QUOTED PASSAGE
Convert the signal into a standard batch shape for use with cochleagram.py functions. The first dimension is the batch dimension.

Parameters:signal (array) – The sound signal (waveform) in the time domain. Should be either a flattened array with shape (n_samples,), a row vector with shape (1, n_samples), a column vector with shape (n_samples, 1), or a 2D matrix of the form [batch, waveform].
Returns:
out_signal: If the input signal has a valid shape, returns a
2D version of the signal with the first dimension as the batch dimension.
Return type:array
Raises:ValueError – Raises an error of the input signal has invalid shape.
pycochleagram.subband.reshape_signal_canonical(signal)[source]

Convert the signal into a canonical shape for use with cochleagram.py functions.

This first verifies that the signal contains only one data channel, which can be in a row, a column, or a flat array. Then it flattens the signal array.

Parameters:signal (array) – The sound signal (waveform) in the time domain. Should be either a flattened array with shape (n_samples,), a row vector with shape (1, n_samples), or a column vector with shape (n_samples, 1).
Returns:
out_signal: If the input signal has a valid shape, returns a
flattened version of the signal.
Return type:array
Raises:ValueError – Raises an error of the input signal has invalid shape.

pycochleagram.utils module

pycochleagram.utils.check_if_display_exists()[source]

Check if a display is present on the machine. This can be used to conditionally import matplotlib, as importing it with an interactive backend on a machine without a display causes a core dump.

Returns:Indicates if there is a display present on the machine.
Return type:(bool)
pycochleagram.utils.cochshow(cochleagram, interact=True, cmap='magma')[source]

Helper function to facilitate displaying cochleagrams.

Parameters:
  • cochleagram (array) – Cochleagram to display with matplotlib.
  • interact (bool, optional) – Determines if interactive plot should be shown. If True (default), plot will be shown. If this is False, the figure will be created but not displayed.
  • cmap (str, optional) – A matplotlib cmap name to use for this plot.
Returns:

image: Whatever matplotlib.pyplot.plt returns.
Return type:

AxesImage
pycochleagram.utils.combine_signal_and_noise(signal, noise, snr)[source]

Combine the signal and noise at the provided snr.

Parameters:
  • signal (array-like) – Signal waveform data.
  • noise (array-like) – Noise waveform data.
  • snr (number) – SNR level in dB.
Returns:

Combined signal and noise waveform.
Return type:

signal_and_noise
pycochleagram.utils.compute_cochleagram_shape(signal_len, sr, n, sample_factor, env_sr=None)[source]

Returns the shape of the cochleagram that will be created from by using the provided parameters.

Parameters:
  • signal_len (int) – Length of signal waveform.
  • sr (int) – Waveform sampling rate.
  • n (int) – Number of filters requested in the filter bank.
  • sample_factor (int) – Degree of overcompleteness of the filter bank.

DATA
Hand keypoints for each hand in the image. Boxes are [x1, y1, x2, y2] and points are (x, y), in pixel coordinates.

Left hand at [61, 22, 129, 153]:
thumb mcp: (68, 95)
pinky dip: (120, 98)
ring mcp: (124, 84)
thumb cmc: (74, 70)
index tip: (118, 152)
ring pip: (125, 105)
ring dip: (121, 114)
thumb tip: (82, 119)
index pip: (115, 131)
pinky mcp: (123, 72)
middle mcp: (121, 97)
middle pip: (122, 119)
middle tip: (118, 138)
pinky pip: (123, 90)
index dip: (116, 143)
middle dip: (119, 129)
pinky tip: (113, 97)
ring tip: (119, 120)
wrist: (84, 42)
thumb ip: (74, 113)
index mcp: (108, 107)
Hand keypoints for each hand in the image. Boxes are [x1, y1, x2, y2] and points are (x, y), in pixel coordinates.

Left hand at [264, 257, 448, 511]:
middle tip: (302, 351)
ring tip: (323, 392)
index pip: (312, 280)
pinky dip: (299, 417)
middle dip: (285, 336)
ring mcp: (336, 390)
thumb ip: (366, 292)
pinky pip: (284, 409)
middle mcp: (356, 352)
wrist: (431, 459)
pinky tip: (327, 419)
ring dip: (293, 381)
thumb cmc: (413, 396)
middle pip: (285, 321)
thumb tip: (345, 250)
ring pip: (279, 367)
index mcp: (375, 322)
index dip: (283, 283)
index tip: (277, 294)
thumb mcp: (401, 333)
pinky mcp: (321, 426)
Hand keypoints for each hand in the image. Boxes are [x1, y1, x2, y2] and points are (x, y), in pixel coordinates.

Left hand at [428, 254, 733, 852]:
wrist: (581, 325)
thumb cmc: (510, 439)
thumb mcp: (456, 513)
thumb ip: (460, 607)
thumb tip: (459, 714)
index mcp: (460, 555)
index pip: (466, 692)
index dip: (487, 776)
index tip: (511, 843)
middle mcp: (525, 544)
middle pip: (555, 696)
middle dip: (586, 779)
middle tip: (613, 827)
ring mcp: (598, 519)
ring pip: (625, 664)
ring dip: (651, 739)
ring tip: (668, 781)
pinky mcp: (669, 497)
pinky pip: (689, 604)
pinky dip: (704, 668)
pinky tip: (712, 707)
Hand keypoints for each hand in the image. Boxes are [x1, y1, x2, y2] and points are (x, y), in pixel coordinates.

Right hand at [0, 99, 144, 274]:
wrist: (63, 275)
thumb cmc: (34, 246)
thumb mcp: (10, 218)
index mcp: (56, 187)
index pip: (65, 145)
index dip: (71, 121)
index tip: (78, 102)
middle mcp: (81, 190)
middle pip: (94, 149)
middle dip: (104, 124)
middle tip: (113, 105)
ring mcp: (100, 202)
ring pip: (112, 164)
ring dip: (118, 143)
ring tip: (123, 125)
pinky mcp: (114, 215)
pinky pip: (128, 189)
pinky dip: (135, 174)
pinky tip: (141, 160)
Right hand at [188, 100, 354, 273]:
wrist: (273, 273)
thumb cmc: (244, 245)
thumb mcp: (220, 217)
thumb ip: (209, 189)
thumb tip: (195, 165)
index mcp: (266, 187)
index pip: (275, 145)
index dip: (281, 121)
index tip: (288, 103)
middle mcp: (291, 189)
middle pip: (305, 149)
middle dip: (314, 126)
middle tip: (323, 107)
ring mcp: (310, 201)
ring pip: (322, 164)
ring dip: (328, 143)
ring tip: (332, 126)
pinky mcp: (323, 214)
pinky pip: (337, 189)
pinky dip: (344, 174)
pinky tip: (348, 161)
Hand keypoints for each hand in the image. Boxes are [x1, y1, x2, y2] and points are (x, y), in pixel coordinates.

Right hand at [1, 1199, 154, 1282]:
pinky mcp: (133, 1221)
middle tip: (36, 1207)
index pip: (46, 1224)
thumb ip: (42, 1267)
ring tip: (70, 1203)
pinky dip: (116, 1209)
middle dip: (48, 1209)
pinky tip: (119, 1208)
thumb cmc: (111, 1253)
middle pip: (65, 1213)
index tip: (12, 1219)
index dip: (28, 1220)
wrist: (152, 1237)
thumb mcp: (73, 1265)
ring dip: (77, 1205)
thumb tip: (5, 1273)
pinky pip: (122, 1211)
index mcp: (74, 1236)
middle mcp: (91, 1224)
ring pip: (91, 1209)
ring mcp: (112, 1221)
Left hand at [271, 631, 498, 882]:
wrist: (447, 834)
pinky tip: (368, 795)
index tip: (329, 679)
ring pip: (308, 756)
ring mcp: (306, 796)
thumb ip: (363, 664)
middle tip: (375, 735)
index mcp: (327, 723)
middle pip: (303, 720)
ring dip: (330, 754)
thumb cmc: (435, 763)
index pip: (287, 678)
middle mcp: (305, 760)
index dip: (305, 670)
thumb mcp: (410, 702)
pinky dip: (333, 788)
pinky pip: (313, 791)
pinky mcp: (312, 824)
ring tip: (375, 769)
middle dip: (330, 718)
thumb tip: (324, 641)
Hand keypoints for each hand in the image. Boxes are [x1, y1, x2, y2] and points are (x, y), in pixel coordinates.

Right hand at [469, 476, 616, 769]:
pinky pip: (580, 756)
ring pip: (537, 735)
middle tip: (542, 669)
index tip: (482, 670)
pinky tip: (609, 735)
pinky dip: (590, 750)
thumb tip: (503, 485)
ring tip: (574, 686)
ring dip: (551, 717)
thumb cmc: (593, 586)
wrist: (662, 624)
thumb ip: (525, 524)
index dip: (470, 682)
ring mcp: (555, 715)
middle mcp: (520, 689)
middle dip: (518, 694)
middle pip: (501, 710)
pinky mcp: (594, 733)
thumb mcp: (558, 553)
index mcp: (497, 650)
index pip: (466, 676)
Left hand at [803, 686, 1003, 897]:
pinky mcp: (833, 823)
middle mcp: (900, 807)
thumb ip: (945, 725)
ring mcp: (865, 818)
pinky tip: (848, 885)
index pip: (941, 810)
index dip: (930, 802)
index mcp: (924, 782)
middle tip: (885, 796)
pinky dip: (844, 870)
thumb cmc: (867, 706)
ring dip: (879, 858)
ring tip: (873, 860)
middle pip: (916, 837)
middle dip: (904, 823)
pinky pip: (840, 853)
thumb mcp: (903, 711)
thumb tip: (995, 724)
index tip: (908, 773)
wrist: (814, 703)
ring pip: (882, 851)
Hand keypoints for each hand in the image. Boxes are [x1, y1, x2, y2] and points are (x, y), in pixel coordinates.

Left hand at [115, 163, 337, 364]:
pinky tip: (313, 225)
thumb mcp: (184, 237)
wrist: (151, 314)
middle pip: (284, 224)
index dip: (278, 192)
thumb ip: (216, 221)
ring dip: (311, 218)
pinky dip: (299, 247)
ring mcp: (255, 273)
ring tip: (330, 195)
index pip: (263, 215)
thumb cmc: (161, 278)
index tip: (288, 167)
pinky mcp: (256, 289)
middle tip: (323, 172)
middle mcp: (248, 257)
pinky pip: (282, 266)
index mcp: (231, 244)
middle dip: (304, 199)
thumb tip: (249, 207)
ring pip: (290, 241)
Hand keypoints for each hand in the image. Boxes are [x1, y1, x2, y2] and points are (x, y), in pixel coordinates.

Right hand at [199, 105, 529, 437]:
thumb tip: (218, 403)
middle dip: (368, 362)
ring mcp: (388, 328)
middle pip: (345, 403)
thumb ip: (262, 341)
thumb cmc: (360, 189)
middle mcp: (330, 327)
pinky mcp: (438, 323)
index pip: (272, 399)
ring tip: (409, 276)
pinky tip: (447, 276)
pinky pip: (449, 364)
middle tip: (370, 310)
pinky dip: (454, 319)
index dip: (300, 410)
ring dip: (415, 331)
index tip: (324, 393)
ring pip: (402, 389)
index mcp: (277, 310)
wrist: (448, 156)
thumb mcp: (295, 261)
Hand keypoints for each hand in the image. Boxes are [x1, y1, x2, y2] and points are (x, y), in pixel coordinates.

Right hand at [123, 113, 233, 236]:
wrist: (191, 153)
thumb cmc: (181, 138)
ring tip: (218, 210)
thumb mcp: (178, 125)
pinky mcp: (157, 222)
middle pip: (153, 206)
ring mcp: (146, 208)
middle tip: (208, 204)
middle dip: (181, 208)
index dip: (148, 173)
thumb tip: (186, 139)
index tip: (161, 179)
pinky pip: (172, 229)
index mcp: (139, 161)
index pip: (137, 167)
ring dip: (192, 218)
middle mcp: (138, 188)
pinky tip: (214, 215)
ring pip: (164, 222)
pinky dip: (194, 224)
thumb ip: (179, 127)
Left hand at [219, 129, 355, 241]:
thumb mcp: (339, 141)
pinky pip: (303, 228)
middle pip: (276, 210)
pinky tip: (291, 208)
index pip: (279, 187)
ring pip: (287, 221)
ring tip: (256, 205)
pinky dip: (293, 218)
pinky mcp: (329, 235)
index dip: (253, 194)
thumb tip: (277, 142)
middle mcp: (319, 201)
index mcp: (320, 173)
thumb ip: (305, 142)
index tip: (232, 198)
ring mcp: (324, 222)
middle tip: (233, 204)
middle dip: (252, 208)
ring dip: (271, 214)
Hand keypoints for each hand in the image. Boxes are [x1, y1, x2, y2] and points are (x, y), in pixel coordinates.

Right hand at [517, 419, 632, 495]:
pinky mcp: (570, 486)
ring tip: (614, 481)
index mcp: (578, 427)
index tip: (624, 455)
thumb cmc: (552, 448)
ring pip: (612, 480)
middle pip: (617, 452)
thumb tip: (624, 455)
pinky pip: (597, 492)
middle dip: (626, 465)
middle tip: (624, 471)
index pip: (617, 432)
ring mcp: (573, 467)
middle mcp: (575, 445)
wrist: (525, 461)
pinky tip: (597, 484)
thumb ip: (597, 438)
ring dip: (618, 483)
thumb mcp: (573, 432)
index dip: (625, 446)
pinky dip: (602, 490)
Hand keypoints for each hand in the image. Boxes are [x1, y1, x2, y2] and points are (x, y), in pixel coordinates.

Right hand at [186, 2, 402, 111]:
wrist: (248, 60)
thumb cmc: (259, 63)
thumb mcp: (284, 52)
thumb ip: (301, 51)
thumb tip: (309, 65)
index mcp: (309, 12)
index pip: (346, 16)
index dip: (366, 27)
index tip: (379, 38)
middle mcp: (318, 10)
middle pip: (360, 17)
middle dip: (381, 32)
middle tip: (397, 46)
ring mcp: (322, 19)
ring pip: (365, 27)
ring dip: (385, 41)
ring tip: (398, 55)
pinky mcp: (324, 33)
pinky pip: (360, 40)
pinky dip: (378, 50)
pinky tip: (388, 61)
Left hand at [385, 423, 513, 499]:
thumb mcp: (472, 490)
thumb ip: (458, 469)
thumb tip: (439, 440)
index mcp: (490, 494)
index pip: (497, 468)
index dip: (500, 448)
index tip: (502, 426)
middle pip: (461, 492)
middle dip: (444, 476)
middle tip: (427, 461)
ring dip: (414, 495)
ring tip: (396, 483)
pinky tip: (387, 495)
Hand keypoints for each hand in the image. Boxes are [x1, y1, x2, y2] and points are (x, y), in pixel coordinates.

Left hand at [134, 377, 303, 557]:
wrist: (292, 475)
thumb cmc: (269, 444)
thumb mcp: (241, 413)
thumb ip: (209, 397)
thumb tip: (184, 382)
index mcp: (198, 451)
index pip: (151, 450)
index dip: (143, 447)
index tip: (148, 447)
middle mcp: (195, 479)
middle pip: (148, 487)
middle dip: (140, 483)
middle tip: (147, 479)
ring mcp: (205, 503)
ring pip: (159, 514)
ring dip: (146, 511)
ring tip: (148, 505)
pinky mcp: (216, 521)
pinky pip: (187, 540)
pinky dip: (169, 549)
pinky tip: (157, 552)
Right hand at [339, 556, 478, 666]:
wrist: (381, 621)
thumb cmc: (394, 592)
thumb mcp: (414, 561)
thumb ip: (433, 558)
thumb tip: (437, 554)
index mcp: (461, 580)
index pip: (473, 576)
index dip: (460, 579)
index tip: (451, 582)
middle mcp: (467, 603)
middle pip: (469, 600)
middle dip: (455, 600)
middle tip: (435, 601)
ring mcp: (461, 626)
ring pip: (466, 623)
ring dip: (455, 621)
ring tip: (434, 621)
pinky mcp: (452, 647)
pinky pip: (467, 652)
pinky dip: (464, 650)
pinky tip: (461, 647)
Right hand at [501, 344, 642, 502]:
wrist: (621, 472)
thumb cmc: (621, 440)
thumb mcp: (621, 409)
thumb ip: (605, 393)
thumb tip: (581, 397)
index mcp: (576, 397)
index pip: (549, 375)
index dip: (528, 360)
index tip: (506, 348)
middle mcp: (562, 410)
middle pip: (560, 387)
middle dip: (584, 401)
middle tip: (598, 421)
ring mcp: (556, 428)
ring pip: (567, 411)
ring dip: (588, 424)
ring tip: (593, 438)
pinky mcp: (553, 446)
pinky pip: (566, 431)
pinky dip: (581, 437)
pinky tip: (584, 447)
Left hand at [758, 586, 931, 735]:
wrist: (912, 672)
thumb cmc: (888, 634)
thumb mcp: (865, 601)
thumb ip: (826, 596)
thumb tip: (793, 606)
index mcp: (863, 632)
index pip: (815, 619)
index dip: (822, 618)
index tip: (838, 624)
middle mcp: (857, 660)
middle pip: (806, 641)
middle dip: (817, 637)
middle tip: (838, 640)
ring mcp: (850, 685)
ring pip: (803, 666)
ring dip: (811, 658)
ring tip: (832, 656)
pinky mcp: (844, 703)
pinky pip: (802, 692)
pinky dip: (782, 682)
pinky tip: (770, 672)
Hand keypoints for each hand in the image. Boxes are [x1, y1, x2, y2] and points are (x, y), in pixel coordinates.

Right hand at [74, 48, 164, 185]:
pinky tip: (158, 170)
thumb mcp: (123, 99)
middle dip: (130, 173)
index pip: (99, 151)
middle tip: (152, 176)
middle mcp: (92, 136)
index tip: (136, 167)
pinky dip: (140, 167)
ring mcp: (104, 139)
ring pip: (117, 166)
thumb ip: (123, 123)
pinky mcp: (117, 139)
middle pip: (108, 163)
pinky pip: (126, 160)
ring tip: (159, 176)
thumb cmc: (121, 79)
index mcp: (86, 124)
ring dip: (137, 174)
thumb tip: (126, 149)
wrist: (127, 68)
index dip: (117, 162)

WHAT YOU SHOULD DO
Answer these from the pycochleagram documentation:
(a) What does reshape_signal_canonical return for an input signal with a valid shape?
(b) What is the default cmap value for cochshow?
(c) What unit is the snr parameter of combine_signal_and_noise given in?

ANSWER TO THIS PROBLEM
(a) A flattened version of the signal.
(b) 'magma'
(c) dB